Other previously used treatments (mithramycin, gallium nitrate, phosphate infusion) are also effective, but their toxicity is high which explains their disaffection.

CASES THE PROCESSING OF PRIMITIVE HYERPARATHYROIDISM:

Today, 80% of patients with diagnosed primary hyperparathyroidism are asymptomatic, that is to say the disease is not complicated by fibrocystic osteitis symptomatically calcium nephrolithiasis or classical neuromuscular syndrome.This raises legitimately question whether it is appropriate to radically treat these patients, knowing that the only treatment we can offer is the first-line surgical treatment. To answer this question, two American consensus conferences were held, the last in 2002.

Surgery is the only treatment that can be offered as first-line in patients with classic complication of primary hyperparathyroidism (osteitis fibrocystic, recurrent calcium nephrolithiasis, severe gastrointestinal complications, neuromuscular syndrome). It is also recommended for asymptomatic patients with the most severe forms of the disease, defi ned by the following criteria:

– Calcemia than 0.25 mmol / L (0.10 mg / L) upper limit of the laboratory standard; occurrence of an episode of threatening hypercalcemia;

– The 24-hour urinary calcium greater than 10 mmol (400 mg) / day;

– Reduced creatinine clearance of more than 30%;

– Osteoporosis defined by a Tscore <-2,5DS to, at least, a measurement site;

– Finally, surgical treatment is also recommended for those aged under 50 and those whose medical care is not provided.

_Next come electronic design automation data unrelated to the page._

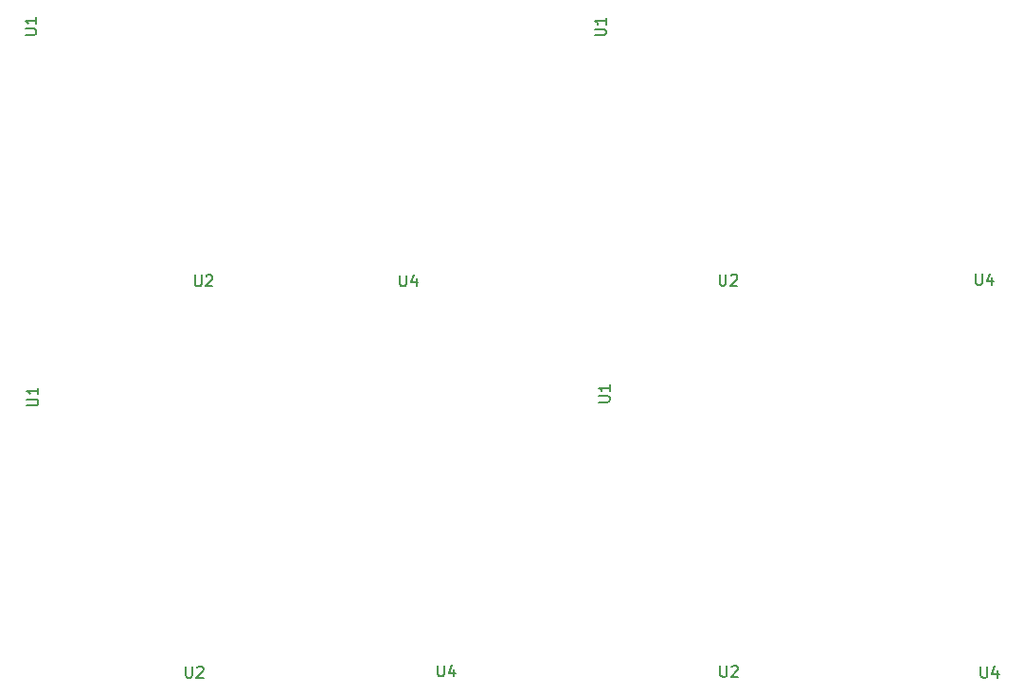
<source format=gbr>
G04 #@! TF.GenerationSoftware,KiCad,Pcbnew,5.1.8-db9833491~88~ubuntu20.04.1*
G04 #@! TF.CreationDate,2021-03-01T02:47:50-08:00*
G04 #@! TF.ProjectId,directional_coupler20dB,64697265-6374-4696-9f6e-616c5f636f75,rev?*
G04 #@! TF.SameCoordinates,Original*
G04 #@! TF.FileFunction,Legend,Top*
G04 #@! TF.FilePolarity,Positive*
%FSLAX46Y46*%
G04 Gerber Fmt 4.6, Leading zero omitted, Abs format (unit mm)*
G04 Created by KiCad (PCBNEW 5.1.8-db9833491~88~ubuntu20.04.1) date 2021-03-01 02:47:50*
%MOMM*%
%LPD*%
G01*
G04 APERTURE LIST*
%ADD10C,0.150000*%
G04 APERTURE END LIST*
G04 #@! TO.C,U1*
D10*
X63832380Y-137131904D02*
X64641904Y-137131904D01*
X64737142Y-137084285D01*
X64784761Y-137036666D01*
X64832380Y-136941428D01*
X64832380Y-136750952D01*
X64784761Y-136655714D01*
X64737142Y-136608095D01*
X64641904Y-136560476D01*
X63832380Y-136560476D01*
X64832380Y-135560476D02*
X64832380Y-136131904D01*
X64832380Y-135846190D02*
X63832380Y-135846190D01*
X63975238Y-135941428D01*
X64070476Y-136036666D01*
X64118095Y-136131904D01*
G04 #@! TO.C,U4*
X100548095Y-160362380D02*
X100548095Y-161171904D01*
X100595714Y-161267142D01*
X100643333Y-161314761D01*
X100738571Y-161362380D01*
X100929047Y-161362380D01*
X101024285Y-161314761D01*
X101071904Y-161267142D01*
X101119523Y-161171904D01*
X101119523Y-160362380D01*
X102024285Y-160695714D02*
X102024285Y-161362380D01*
X101786190Y-160314761D02*
X101548095Y-161029047D01*
X102167142Y-161029047D01*
G04 #@! TO.C,U2*
X78048095Y-160462380D02*
X78048095Y-161271904D01*
X78095714Y-161367142D01*
X78143333Y-161414761D01*
X78238571Y-161462380D01*
X78429047Y-161462380D01*
X78524285Y-161414761D01*
X78571904Y-161367142D01*
X78619523Y-161271904D01*
X78619523Y-160462380D01*
X79048095Y-160557619D02*
X79095714Y-160510000D01*
X79190952Y-160462380D01*
X79429047Y-160462380D01*
X79524285Y-160510000D01*
X79571904Y-160557619D01*
X79619523Y-160652857D01*
X79619523Y-160748095D01*
X79571904Y-160890952D01*
X79000476Y-161462380D01*
X79619523Y-161462380D01*
G04 #@! TO.C,U1*
X114932380Y-136831904D02*
X115741904Y-136831904D01*
X115837142Y-136784285D01*
X115884761Y-136736666D01*
X115932380Y-136641428D01*
X115932380Y-136450952D01*
X115884761Y-136355714D01*
X115837142Y-136308095D01*
X115741904Y-136260476D01*
X114932380Y-136260476D01*
X115932380Y-135260476D02*
X115932380Y-135831904D01*
X115932380Y-135546190D02*
X114932380Y-135546190D01*
X115075238Y-135641428D01*
X115170476Y-135736666D01*
X115218095Y-135831904D01*
G04 #@! TO.C,U4*
X149108095Y-160462380D02*
X149108095Y-161271904D01*
X149155714Y-161367142D01*
X149203333Y-161414761D01*
X149298571Y-161462380D01*
X149489047Y-161462380D01*
X149584285Y-161414761D01*
X149631904Y-161367142D01*
X149679523Y-161271904D01*
X149679523Y-160462380D01*
X150584285Y-160795714D02*
X150584285Y-161462380D01*
X150346190Y-160414761D02*
X150108095Y-161129047D01*
X150727142Y-161129047D01*
G04 #@! TO.C,U2*
X125818095Y-160412380D02*
X125818095Y-161221904D01*
X125865714Y-161317142D01*
X125913333Y-161364761D01*
X126008571Y-161412380D01*
X126199047Y-161412380D01*
X126294285Y-161364761D01*
X126341904Y-161317142D01*
X126389523Y-161221904D01*
X126389523Y-160412380D01*
X126818095Y-160507619D02*
X126865714Y-160460000D01*
X126960952Y-160412380D01*
X127199047Y-160412380D01*
X127294285Y-160460000D01*
X127341904Y-160507619D01*
X127389523Y-160602857D01*
X127389523Y-160698095D01*
X127341904Y-160840952D01*
X126770476Y-161412380D01*
X127389523Y-161412380D01*
G04 #@! TO.C,U1*
X114582380Y-104031904D02*
X115391904Y-104031904D01*
X115487142Y-103984285D01*
X115534761Y-103936666D01*
X115582380Y-103841428D01*
X115582380Y-103650952D01*
X115534761Y-103555714D01*
X115487142Y-103508095D01*
X115391904Y-103460476D01*
X114582380Y-103460476D01*
X115582380Y-102460476D02*
X115582380Y-103031904D01*
X115582380Y-102746190D02*
X114582380Y-102746190D01*
X114725238Y-102841428D01*
X114820476Y-102936666D01*
X114868095Y-103031904D01*
G04 #@! TO.C,U2*
X125758095Y-125402380D02*
X125758095Y-126211904D01*
X125805714Y-126307142D01*
X125853333Y-126354761D01*
X125948571Y-126402380D01*
X126139047Y-126402380D01*
X126234285Y-126354761D01*
X126281904Y-126307142D01*
X126329523Y-126211904D01*
X126329523Y-125402380D01*
X126758095Y-125497619D02*
X126805714Y-125450000D01*
X126900952Y-125402380D01*
X127139047Y-125402380D01*
X127234285Y-125450000D01*
X127281904Y-125497619D01*
X127329523Y-125592857D01*
X127329523Y-125688095D01*
X127281904Y-125830952D01*
X126710476Y-126402380D01*
X127329523Y-126402380D01*
G04 #@! TO.C,U4*
X148648095Y-125352380D02*
X148648095Y-126161904D01*
X148695714Y-126257142D01*
X148743333Y-126304761D01*
X148838571Y-126352380D01*
X149029047Y-126352380D01*
X149124285Y-126304761D01*
X149171904Y-126257142D01*
X149219523Y-126161904D01*
X149219523Y-125352380D01*
X150124285Y-125685714D02*
X150124285Y-126352380D01*
X149886190Y-125304761D02*
X149648095Y-126019047D01*
X150267142Y-126019047D01*
G04 #@! TO.C,U1*
X63692380Y-103981904D02*
X64501904Y-103981904D01*
X64597142Y-103934285D01*
X64644761Y-103886666D01*
X64692380Y-103791428D01*
X64692380Y-103600952D01*
X64644761Y-103505714D01*
X64597142Y-103458095D01*
X64501904Y-103410476D01*
X63692380Y-103410476D01*
X64692380Y-102410476D02*
X64692380Y-102981904D01*
X64692380Y-102696190D02*
X63692380Y-102696190D01*
X63835238Y-102791428D01*
X63930476Y-102886666D01*
X63978095Y-102981904D01*
G04 #@! TO.C,U2*
X78868095Y-125462380D02*
X78868095Y-126271904D01*
X78915714Y-126367142D01*
X78963333Y-126414761D01*
X79058571Y-126462380D01*
X79249047Y-126462380D01*
X79344285Y-126414761D01*
X79391904Y-126367142D01*
X79439523Y-126271904D01*
X79439523Y-125462380D01*
X79868095Y-125557619D02*
X79915714Y-125510000D01*
X80010952Y-125462380D01*
X80249047Y-125462380D01*
X80344285Y-125510000D01*
X80391904Y-125557619D01*
X80439523Y-125652857D01*
X80439523Y-125748095D01*
X80391904Y-125890952D01*
X79820476Y-126462380D01*
X80439523Y-126462380D01*
G04 #@! TO.C,U4*
X97178095Y-125472380D02*
X97178095Y-126281904D01*
X97225714Y-126377142D01*
X97273333Y-126424761D01*
X97368571Y-126472380D01*
X97559047Y-126472380D01*
X97654285Y-126424761D01*
X97701904Y-126377142D01*
X97749523Y-126281904D01*
X97749523Y-125472380D01*
X98654285Y-125805714D02*
X98654285Y-126472380D01*
X98416190Y-125424761D02*
X98178095Y-126139047D01*
X98797142Y-126139047D01*
G04 #@! TD*
M02*

</source>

In about 50% of patients, no surgery criterion is present at diagnosis and monitoring can be proposed. This monitoring includes six-monthly measurement of serum calcium and the annual measurement of serum creatinine and bone mineral density. Furthermore, it is necessary to advise to avoid situations that can cause an increase in serum calcium (immobilization, extracellular dehydration, vitamin D intake in excessive dosages) or bone demineralization (depleted calcium diet, vitamin D deficiency) .

Recently a CaSR agonist (Cinacalcet HCl) was introduced on the market in the field of primary hyperparathyroidism, its use is restricted to parathyroid carcinoma and patients whose prior surgical treatment resulted in failure.